=== GOAL OF THE EXERCISE ===
Filtering the records below, copy only those lines that include the word "Plus".

INFORMATION PROVIDED below:

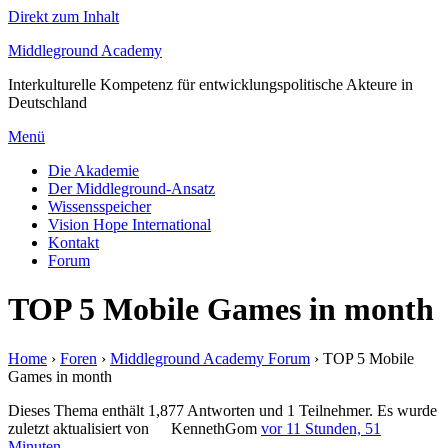
Direkt zum Inhalt
Middleground Academy
Interkulturelle Kompetenz für entwicklungspolitische Akteure in
Deutschland
Menü
Die Akademie
Der Middleground-Ansatz
Wissensspeicher
Vision Hope International
Kontakt
Forum
TOP 5 Mobile Games in month
Home
›
Foren
›
Middleground Academy Forum
›
TOP 5 Mobile
Games in month
Dieses Thema enthält 1,877 Antworten und 1 Teilnehmer. Es wurde
zuletzt aktualisiert von
KennethGom
vor 11 Stunden, 51
Minuten
.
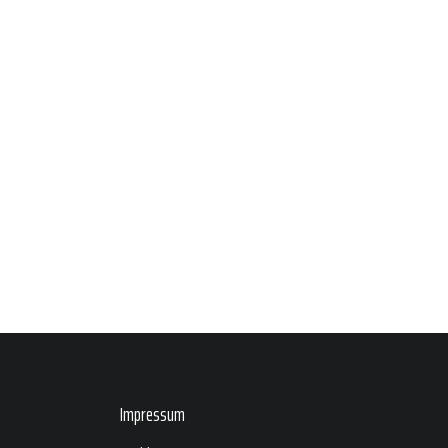
Impressum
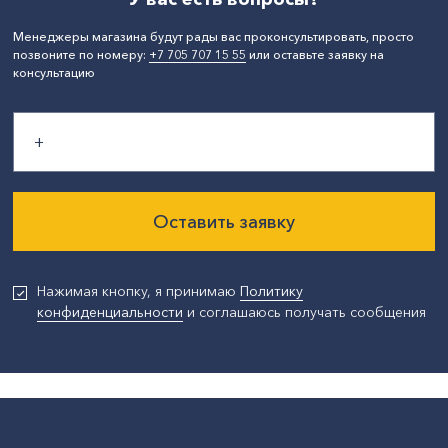
Менеджеры магазина будут рады вас проконсультировать, просто
позвоните по номеру:
+7 705 707 15 55
или оставьте заявку на
консультацию
Оставить заявку
Нажимая кнопку, я принимаю
Политику
конфиденциальности
и соглашаюсь получать сообщения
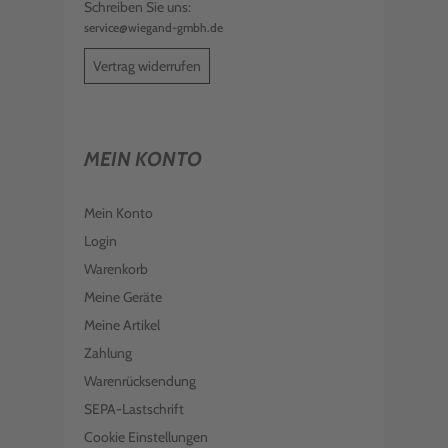
Schreiben Sie uns:
service@wiegand-gmbh.de
Vertrag widerrufen
MEIN KONTO
Mein Konto
Login
Warenkorb
Meine Geräte
Meine Artikel
Zahlung
Warenrücksendung
SEPA-Lastschrift
Cookie Einstellungen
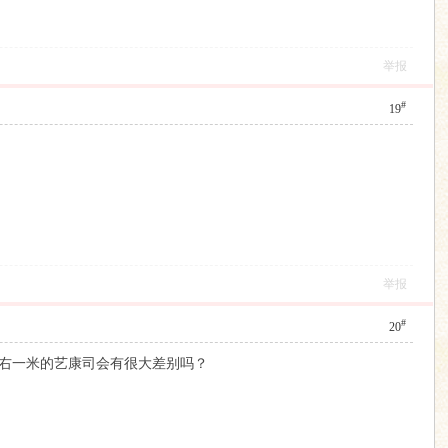
举报
#
19
举报
#
20
左右一米的艺康司会有很大差别吗？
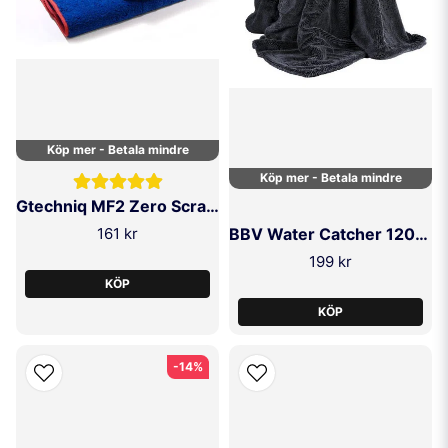
Köp mer - Betala mindre
Köp mer - Betala mindre
Gtechniq MF2 Zero Scratch Microfibre Drying Towel
161 kr
BBV Water Catcher 1200GSM
199 kr
KÖP
KÖP
-14%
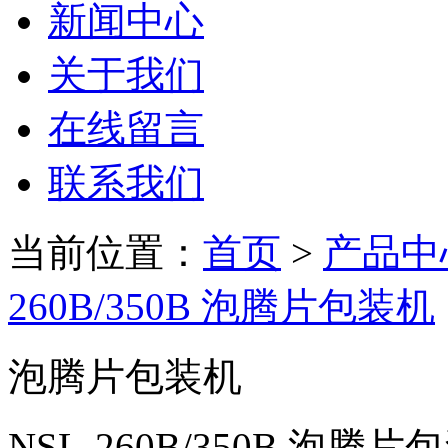
新闻中心
关于我们
在线留言
联系我们
当前位置：
首页
>
产品中
260B/350B 泡腾片包装机
泡腾片包装机
​NSL-260B/350B 泡腾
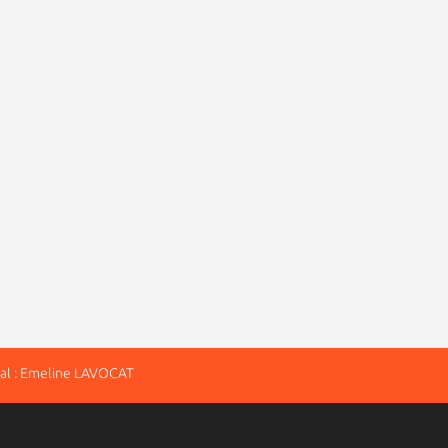
al : Emeline LAVOCAT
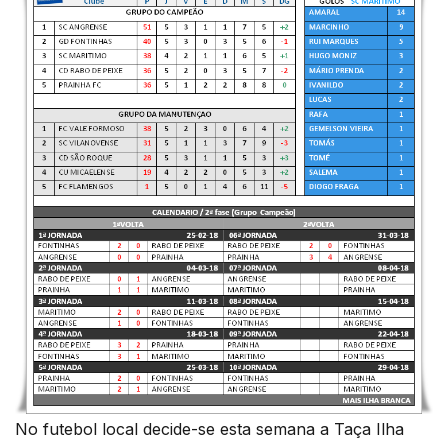
No futebol local decide-se esta semana a Taça Ilha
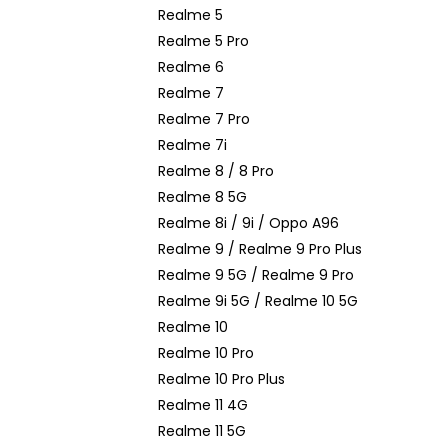
n
Realme 5
e
Realme 5 Pro
l
Realme 6
Realme 7
Realme 7 Pro
Realme 7i
Realme 8 / 8 Pro
Realme 8 5G
Realme 8i / 9i / Oppo A96
Realme 9 / Realme 9 Pro Plus
Realme 9 5G / Realme 9 Pro
Realme 9i 5G / Realme 10 5G
Realme 10
Realme 10 Pro
Realme 10 Pro Plus
Realme 11 4G
Realme 11 5G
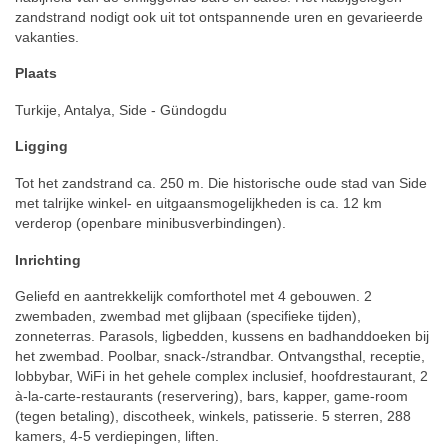
zandstrand nodigt ook uit tot ontspannende uren en gevarieerde
vakanties.
Plaats
Turkije, Antalya, Side - Gündogdu
Ligging
Tot het zandstrand ca. 250 m. Die historische oude stad van Side
met talrijke winkel- en uitgaansmogelijkheden is ca. 12 km
verderop (openbare minibusverbindingen).
Inrichting
Geliefd en aantrekkelijk comforthotel met 4 gebouwen. 2
zwembaden, zwembad met glijbaan (specifieke tijden),
zonneterras. Parasols, ligbedden, kussens en badhanddoeken bij
het zwembad. Poolbar, snack-/strandbar. Ontvangsthal, receptie,
lobbybar, WiFi in het gehele complex inclusief, hoofdrestaurant, 2
à-la-carte-restaurants (reservering), bars, kapper, game-room
(tegen betaling), discotheek, winkels, patisserie. 5 sterren, 288
kamers, 4-5 verdiepingen, liften.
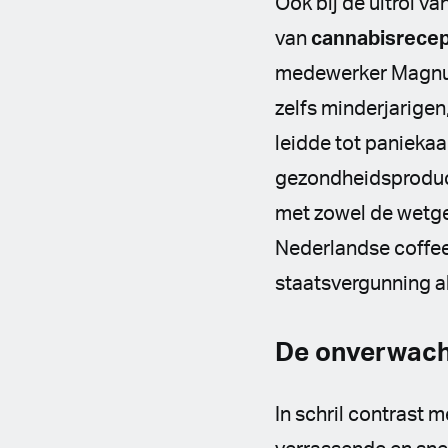
Ook bij de uitrol va
van
cannabisrece
medewerker Magnum,
zelfs minderjarigen
leidde tot panieka
gezondheidsproduct
met zowel de wetge
Nederlandse coffe
staatsvergunning al
De onverwacht
In schril contrast m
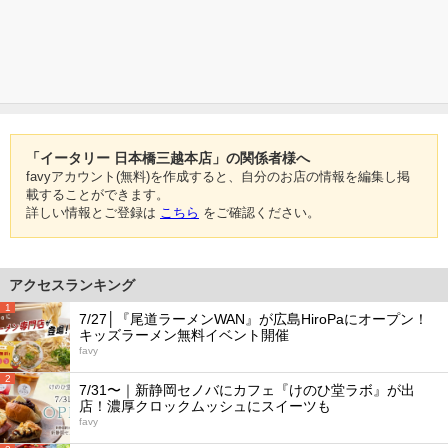
「イータリー 日本橋三越本店」の関係者様へ
favyアカウント(無料)を作成すると、自分のお店の情報を編集し掲
載することができます。
詳しい情報とご登録は
こちら
をご確認ください。
アクセスランキング
1
7/27│『尾道ラーメンWAN』が広島HiroPaにオープン！
キッズラーメン無料イベント開催
favy
2
7/31〜｜新静岡セノバにカフェ『けのひ堂ラボ』が出
店！濃厚クロックムッシュにスイーツも
favy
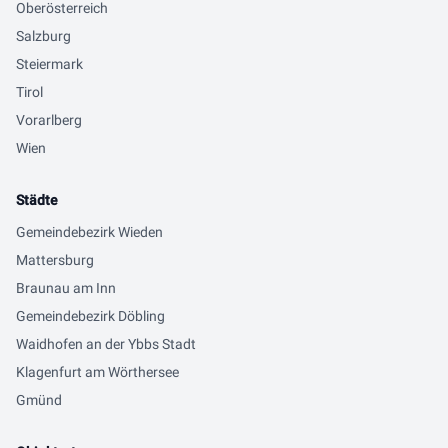
Oberösterreich
Salzburg
Steiermark
Tirol
Vorarlberg
Wien
Städte
Gemeindebezirk Wieden
Mattersburg
Braunau am Inn
Gemeindebezirk Döbling
Waidhofen an der Ybbs Stadt
Klagenfurt am Wörthersee
Gmünd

End of INFORMATION PROVIDED.

=== WRITTEN SOLUTION ===
Realme 9 / Realme 9 Pro Plus
Realme 10 Pro Plus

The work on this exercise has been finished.